Ah, but what if a story isn’t there. I wake up distracted, unfocused, my mind wandering about to the tasks of the day, of yesterday, of this month. Which isn’t helped by then turning to the internet to wander around Facebook or a couple of blogs I follow, or pick up on the news of the day. My distraction becomes amplified through the compiled distractions of others, which then stirs the frenzy inside me even more, adding more and more topics to consider, on most of which my considerations don’t have any impact or worth.
There’s the benefit, to be sure, of cutting off from this technologized world, from insisting on separating from the particular franticness of our era. But then we might miss something. And I’m not just talking about missing something that is yet another distraction we don’t need. There really is expression and interaction online in which people, in various ways and mostly indirectly, are trying to be compelling to others, to express their identity, and many of these people need a good word.
I think of the woman at the well.
Wells were, I suppose, a bit like the Facebook of their era. Or maybe that’s the city gate. Doesn’t really matter since the analogy isn’t particularly the point. The point is that in a gathering place we find people with all kinds of backgrounds and motives and conflicts and priorities. In a gathering place we enter into the maelstrom of human interactions with all their various highs and lows.
We find people we like. We find people who really piss us off. We encounter old friends and new friends and people who want to be our friends but who we don’t want to be their friends. We strut about in our tasks, expressing our identity, as they are, in how we display ourselves and in the attempts at wit or insight or just plain constant chatter that we hope will somehow make a mark on another.
The woman at the well, as I think about it, wasn’t there for the community but she was out there in public. We don’t really know anything about her other than what the page tells us. We make all kinds of assumptions about the tiny status updates that Jesus gave regarding her, but this hides as much as it reveals, even though we’re more than happy to fill in the gaps with our own goals or purposes. Like is so often the case, how we fill in the gaps of what Scripture doesn’t say reveals more about us than about the issues in the text.
We’re given this picture, this profile of the woman that leaves a lot of details out. She had five husbands and is living with a man who isn’t her husband. She’s there in the middle of the day, rather than in the early morning. Now those are two juicy items for gossip! Was she a bit of a whore, marrying around one after another?
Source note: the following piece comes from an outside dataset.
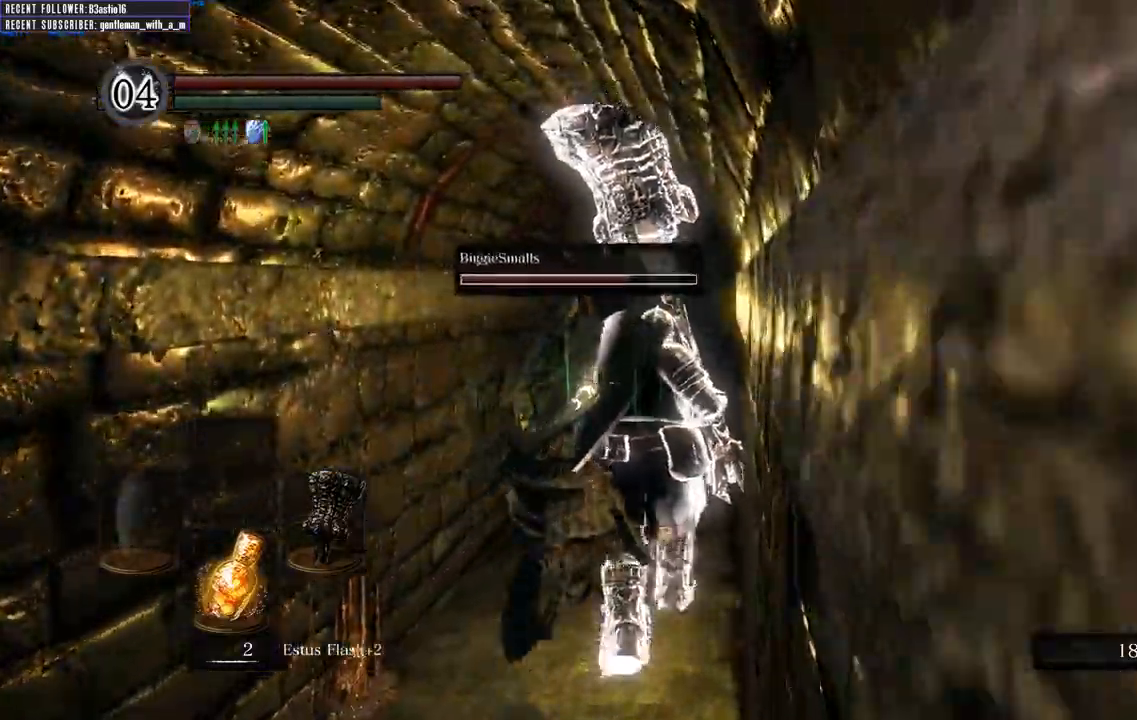
{"dt_ms": 500, "buttons": ["B"], "left_stick": "up", "right_stick": "center", "events": []}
If she was, she must have been an outcast, a pariah in her community, talked about by the other ladies. Well, then that fills in the gap why she’s there in the middle of the day. She didn’t want to be looked upon with judging eyes, or hear the whispers behind her back. She must have felt judged so she avoided community, expressing herself in isolation. Going to the well alone. Just like so many of us experience…
Only the passage doesn’t say any of that. We fill in the gaps with our own interpreted experiences. We enter into the frenzy of the woman’s story, gossiping to each other about what she must have been like.
All we know about her is what the text says. And it says very little. It didn’t seem to have any interest in telling us she was an outcast, or why she was there in the middle of the day or that she felt the burden of societal disapproval.
She’s a woman at the well, with a story of her own, but a story whose details are, frustratingly, left out.
She was still in need of a good word. And Jesus gave it. You need living water. Not because she was so destitute or desperate, we find, because she was a woman at the well. She wanted such water not because she overwhelmed with her personal story, but because it would save her from having to walk to the well every day.
The Bible gives this basic story and we make it all so much more complicated, blurring the message with our own goals, like we’re there to help Jesus fill out his, apparently emaciated, message. We become like an annoying married couple, one trying to tell a story while the other interrupts with what they think are necessary helpful details.
But the story, in Scripture, has its own points. And they’re pretty simple.
Which makes me think that so much of my own perceptions of online frenzy aren’t really something outside of me at all, like I am imposed upon. Rather, it’s a frenzy I bring and then read into what I see online. I wonder how I, like Jesus, like John in his writing, can find a way of bringing peace and focus into what really isn’t all that complicated at all, unless I make it so.
But, like wells, this is a deep subject, and now I need to get to my tasks for the day.